## Exercise directions
Copy the following journal entry about a film shoot in Amman word for word, from its title to its final sentence.

## Excerpted text
Corpse Shroud


Robert and I got to Motaz’s shoot. His first location is a conference hall in the Grand Hyatt hotel. Apparently, in Jordan, it’s really easy to get sweet locations for free.
Samer picks us up to take us there. On the way, we talk about the 2005 Amman bombings, one of which occurred that this very hotel. Security is tight now. Samer tells us how that he knew some of the victims from work. There was a wedding in the hotel, and the bomber insinuated himself into the group. During the wedding, he exploded a bomb that was strapped to his body. Samer knew the bride. She survived, but her parents didn’t. I don’t know what kind of person kills guests at a wedding.

For lunch, Motaz’s crew decides to go to the food court at a nearby mall. This is probably the least appealing suggestion I’ve heard all day, but I don’t really have a choice. The mall looks like your typical American one. Most of the signs are in English. I ate a “Chicago style” hot dog. It was pretty gross.

The next stop on Motaz’s shoot is the citadel. It’s the ruins of a Roman fortress set high atop one of the hills in Amman. Again, I’m amazed at how easy it to get a permit to shoot at a monument that is thousands of years old. But that letter with the royal crest on it and some fancy signature allows us to drive up and park next to a row of old Corinthian columns.

## Recorded information

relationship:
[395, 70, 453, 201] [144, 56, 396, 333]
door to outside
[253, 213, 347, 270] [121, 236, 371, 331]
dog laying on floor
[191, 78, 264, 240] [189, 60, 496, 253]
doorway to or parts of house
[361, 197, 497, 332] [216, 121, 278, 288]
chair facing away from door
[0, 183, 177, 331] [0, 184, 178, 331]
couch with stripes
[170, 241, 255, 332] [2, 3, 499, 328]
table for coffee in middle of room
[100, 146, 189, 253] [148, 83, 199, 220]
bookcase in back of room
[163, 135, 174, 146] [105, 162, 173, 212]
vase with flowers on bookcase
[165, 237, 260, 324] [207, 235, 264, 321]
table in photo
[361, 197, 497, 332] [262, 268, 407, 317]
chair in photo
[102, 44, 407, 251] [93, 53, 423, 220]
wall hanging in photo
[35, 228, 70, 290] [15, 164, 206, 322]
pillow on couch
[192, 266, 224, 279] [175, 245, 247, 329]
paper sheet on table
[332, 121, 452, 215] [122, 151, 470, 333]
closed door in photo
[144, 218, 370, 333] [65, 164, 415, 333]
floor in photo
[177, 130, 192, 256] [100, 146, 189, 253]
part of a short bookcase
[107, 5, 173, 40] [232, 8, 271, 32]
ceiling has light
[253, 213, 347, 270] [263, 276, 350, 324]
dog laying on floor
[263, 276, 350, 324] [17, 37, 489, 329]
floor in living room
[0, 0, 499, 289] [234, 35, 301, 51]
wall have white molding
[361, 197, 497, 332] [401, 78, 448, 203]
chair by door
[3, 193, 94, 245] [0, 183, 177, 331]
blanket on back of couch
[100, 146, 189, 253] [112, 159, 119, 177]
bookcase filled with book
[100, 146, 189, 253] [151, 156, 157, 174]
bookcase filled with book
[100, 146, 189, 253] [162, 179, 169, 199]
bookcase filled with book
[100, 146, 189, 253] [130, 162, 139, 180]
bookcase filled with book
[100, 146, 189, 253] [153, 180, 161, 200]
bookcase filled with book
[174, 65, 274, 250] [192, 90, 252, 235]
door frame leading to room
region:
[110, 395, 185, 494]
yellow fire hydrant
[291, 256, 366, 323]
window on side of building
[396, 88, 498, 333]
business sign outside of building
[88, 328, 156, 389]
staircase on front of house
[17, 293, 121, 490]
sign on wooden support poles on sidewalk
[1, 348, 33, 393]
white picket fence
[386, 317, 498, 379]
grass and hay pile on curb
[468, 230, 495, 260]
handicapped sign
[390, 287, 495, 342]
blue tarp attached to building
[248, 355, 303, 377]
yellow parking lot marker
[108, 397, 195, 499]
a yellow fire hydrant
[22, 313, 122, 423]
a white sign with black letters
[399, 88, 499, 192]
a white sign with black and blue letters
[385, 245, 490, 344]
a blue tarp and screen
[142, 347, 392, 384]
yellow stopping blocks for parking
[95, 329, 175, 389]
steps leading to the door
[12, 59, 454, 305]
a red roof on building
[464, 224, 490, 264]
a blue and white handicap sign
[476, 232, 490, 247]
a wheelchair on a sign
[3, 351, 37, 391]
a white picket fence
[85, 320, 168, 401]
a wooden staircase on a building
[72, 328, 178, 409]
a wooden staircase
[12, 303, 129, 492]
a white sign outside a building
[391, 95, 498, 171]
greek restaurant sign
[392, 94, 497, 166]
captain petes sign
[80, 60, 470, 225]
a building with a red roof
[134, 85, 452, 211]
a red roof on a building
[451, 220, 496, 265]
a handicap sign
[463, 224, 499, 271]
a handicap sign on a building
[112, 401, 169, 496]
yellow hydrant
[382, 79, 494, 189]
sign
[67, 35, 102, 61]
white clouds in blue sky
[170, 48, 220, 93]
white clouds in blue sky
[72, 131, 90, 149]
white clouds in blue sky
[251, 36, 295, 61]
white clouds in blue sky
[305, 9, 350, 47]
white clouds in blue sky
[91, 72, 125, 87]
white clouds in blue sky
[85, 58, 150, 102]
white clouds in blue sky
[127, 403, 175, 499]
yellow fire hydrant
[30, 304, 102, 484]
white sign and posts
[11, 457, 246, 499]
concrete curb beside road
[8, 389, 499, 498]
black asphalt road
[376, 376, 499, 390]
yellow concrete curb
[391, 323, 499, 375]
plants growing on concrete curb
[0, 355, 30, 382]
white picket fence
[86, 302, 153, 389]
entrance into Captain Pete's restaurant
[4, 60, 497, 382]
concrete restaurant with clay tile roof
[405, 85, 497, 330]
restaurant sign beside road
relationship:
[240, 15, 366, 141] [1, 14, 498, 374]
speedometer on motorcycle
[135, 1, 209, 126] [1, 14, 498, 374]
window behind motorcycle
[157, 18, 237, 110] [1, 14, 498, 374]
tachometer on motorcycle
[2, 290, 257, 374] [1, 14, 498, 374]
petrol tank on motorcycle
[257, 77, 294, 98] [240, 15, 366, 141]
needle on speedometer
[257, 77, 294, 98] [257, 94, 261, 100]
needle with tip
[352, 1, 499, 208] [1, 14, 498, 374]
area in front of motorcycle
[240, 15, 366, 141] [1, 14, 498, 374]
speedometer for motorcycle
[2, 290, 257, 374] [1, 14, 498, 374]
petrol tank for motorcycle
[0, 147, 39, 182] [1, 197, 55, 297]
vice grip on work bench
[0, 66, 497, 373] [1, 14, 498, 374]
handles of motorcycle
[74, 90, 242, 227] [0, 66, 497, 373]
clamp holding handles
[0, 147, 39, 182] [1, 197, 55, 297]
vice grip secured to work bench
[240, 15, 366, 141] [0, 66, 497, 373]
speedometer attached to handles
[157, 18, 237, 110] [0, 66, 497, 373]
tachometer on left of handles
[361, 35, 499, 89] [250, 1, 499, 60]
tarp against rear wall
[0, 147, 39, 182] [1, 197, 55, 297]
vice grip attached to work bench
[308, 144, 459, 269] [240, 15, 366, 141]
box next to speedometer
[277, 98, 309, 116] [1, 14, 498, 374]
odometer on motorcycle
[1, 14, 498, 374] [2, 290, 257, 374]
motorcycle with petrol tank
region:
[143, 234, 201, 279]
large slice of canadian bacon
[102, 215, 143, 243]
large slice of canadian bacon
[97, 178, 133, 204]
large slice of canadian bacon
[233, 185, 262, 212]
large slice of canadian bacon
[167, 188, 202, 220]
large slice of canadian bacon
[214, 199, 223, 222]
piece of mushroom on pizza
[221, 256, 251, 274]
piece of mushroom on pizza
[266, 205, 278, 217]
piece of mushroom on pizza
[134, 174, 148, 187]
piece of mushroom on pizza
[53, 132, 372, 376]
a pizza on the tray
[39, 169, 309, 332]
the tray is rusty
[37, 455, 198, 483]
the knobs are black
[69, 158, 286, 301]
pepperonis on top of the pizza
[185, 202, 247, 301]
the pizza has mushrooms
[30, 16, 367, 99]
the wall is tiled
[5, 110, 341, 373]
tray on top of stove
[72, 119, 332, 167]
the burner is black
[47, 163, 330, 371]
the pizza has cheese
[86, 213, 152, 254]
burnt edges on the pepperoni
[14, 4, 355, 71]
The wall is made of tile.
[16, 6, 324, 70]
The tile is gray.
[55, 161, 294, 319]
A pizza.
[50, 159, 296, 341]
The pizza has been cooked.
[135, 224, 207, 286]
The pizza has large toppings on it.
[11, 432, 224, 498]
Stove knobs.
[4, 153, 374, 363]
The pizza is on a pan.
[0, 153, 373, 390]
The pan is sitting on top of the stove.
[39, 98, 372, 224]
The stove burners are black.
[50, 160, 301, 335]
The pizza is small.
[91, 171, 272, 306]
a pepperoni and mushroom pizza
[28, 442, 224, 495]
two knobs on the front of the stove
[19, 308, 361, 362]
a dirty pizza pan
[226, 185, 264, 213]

## Task answer
Corpse Shroud


Robert and I got to Motaz’s shoot. His first location is a conference hall in the Grand Hyatt hotel. Apparently, in Jordan, it’s really easy to get sweet locations for free.
Samer picks us up to take us there. On the way, we talk about the 2005 Amman bombings, one of which occurred that this very hotel. Security is tight now. Samer tells us how that he knew some of the victims from work. There was a wedding in the hotel, and the bomber insinuated himself into the group. During the wedding, he exploded a bomb that was strapped to his body. Samer knew the bride. She survived, but her parents didn’t. I don’t know what kind of person kills guests at a wedding.

For lunch, Motaz’s crew decides to go to the food court at a nearby mall. This is probably the least appealing suggestion I’ve heard all day, but I don’t really have a choice. The mall looks like your typical American one. Most of the signs are in English. I ate a “Chicago style” hot dog. It was pretty gross.

The next stop on Motaz’s shoot is the citadel. It’s the ruins of a Roman fortress set high atop one of the hills in Amman. Again, I’m amazed at how easy it to get a permit to shoot at a monument that is thousands of years old. But that letter with the royal crest on it and some fancy signature allows us to drive up and park next to a row of old Corinthian columns.